Apesar de ser um grande desafio, a ruptura de estoque tem solução desde que as estratégias e os processos certos sejam aplicados. Por isso, separamos cinco dicas para evitar que a ruptura de estoque aconteça. Confira:

Como evitar a ruptura de estoque

Elaboramos essas cinco dicas práticas, com base em experiências e projetos já realizados pela delaware no mercado varejistas e que podem ser aplicadas a diversos tipos de negócios.

1. Dados Confiáveis

Os dados que você possui sobre os produtos do seu negócio são de extrema importância para não ter ruptura de estoque. Dessa forma, o cadastro de seus artigos deve ser organizado e estruturado de maneira clara e objetiva, sem duplicados ou inativos, para que as informações mais importantes possam ser interpretadas pelos os responsáveis.

Cada uma das lojas tem suas particularidades, e por isso devem ter seus próprios sortimentos, de acordo com suas necessidades e seus objetivos. Para isso, deve-se ter uma estrutura mercadológica, que deve ser alinhada com o propósito e o público-alvo dos produtos que você possui.

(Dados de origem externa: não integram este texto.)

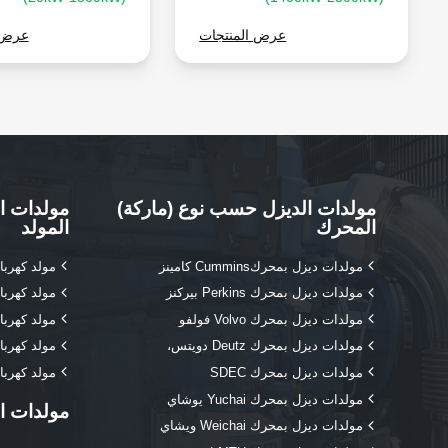
عرض المنتجات
عرض 
مولدات الديزل حسب نوع (ماركة)
مولدات ا
المحرك
المولد
مولدات ديزل بمحركCummins كامينز
مولد كهرب
مولدات ديزل بمحرك Perkins بيركنز
مولد كهربا
مولدات ديزل بمحرك Volvo فولفو
مولد كهرب
مولدات ديزل بمحرك Deutz دويتس،
مولد كهرب
مولدات ديزل بمحرك SDEC
مولد كهربا
مولدات ديزل بمحرك Yuchai يوشاي
مولدات ا
مولدات ديزل بمحرك Weichai ويشاي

O lead time é outro fator que conta muito para as informações confiáveis, tanto por parte dos fornecedores, da loja e do cd, devendo estar pré-estabelecido para que a chegada e saída de produtos da sua loja esteja organizada. 

2. Inventário Realista

A partir desse inventário, você poderá ter um controle maior em relação às compras, principalmente na questão da sua programação. Quanto mais padronizado for o seu processo, mais facilidade você terá em automatizá-lo e, consequentemente, focar suas forças em novas oportunidades de crescimento. O monitoramento continuará acontecendo, mas o processo será muito mais rápido.

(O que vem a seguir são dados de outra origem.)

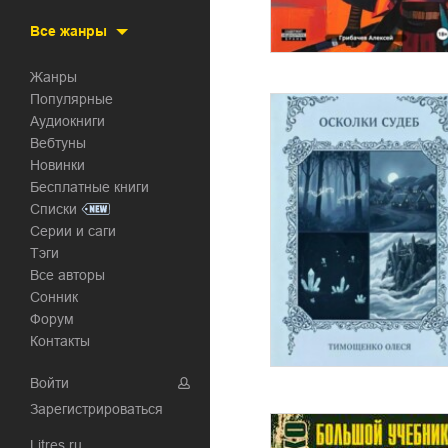
Все жанры
Жанры
Популярные
Аудиокниги
Вебтуны
Новинки
Бесплатные книги
Списки
Серии и саги
Тэги
Все авторы
Сонник
Форум
Контакты
Войти
Зарегистрироваться
Litres.ru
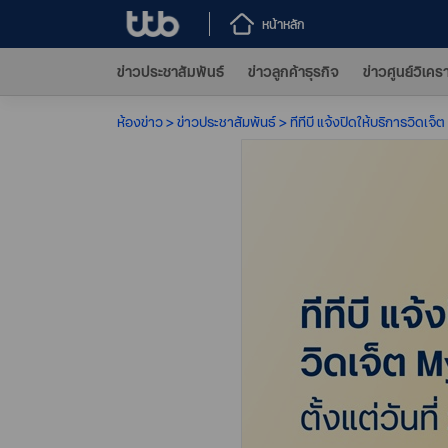
หน้าหลัก
ข่าวประชาสัมพันธ์
ข่าวลูกค้าธุรกิจ
ข่าวศูนย์วิเคร
ห้องข่าว
ข่าวประชาสัมพันธ์
ทีทีบี แจ้งปิดให้บริการวิดเจ็ต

A integração online também ajuda muito o processo do inventário. A partir do momento que o seu sistema consegue entender e gerar a informação automática de um produto saindo ou entrando da sua loja, você terá muito mais controle sobre a necessidade de adquirir novos produtos. 

Os alertas são muito importantes para que o estoque da sua loja fique mais organizado e você pode combinar alertas automáticos, enviados pelo próprio sistema, ou alertas manuais, como a criação de uma prateleira separada para estoque de segurança.

3. Consumo

Como funciona o fluxo de consumo dos seus produtos? Deve-se começar pela análise histórica, que funcionaria para um cálculo médio do que o seu próprio produto gera de demanda, em que época as suas vendas atingem o ápice, entre outras informações. Esse cálculo deve ser realizado a partir dos dias de consumo sem ruptura.

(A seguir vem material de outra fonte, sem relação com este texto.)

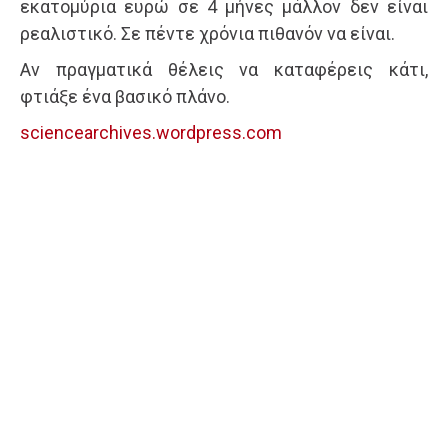
εκατομύρια ευρώ σε 4 μήνες μάλλον δεν είναι
ρεαλιστικό. Σε πέντε χρόνια πιθανόν να είναι.
Αν πραγματικά θέλεις να καταφέρεις κάτι,
φτιάξε ένα βασικό πλάνο.
sciencearchives.wordpress.com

Aprimorando este cálculo, é necessário entender que por mais que o produto de uma certa marca esteja em ruptura, a loja deve ter em estoque o mesmo produto, só que de outra marca. Embora não seja exatamente o que o consumidor esteja procurando, você ainda poderá oferecer o produto que desejado. A consolidação multi-canal irá ajudar muito no cálculo de consumo e nos seus processos de vendas. Por isso esteja sempre atento às novas tendências de vendas e às formas com que o seu consumidor de adapta aos seus produtos. 

4. Fornecedor

A relação com o fornecedor dos seus produtos é essencial para que o processo de compras esteja mais organizado e correto. É importante monitorar os pedidos que chegam atrasados ou com quantidade diferente do pedido, e assim desenvolver indicadores de confiabilidade, e assim avaliar fornecedores que você pode contar ou não.

5. Dashboards

As informações devem ser disponibilizadas de maneira simples e rápida para otimizar o trabalho e tempo da equipe. Com dados disponibilizados a partir de gráficos dinâmicos e online, o processo de planejar novas ações e tomar decisões estratégicas para o negócio será feito de forma muito mais ágil e assertivo, gerando melhores resultados para a operação das lojas.

Outro fator que deve ser levado em conta é a previsibilidade de algumas situações que possam vir a acontecer, como por exemplo quando que o estoque vai acabar, quando que irá se vender mais produtos, ou quando se terá uma sazonalidade. Todos esses fatores podem ser previstos se as informações estiverem completas e atualizadas em dashboards.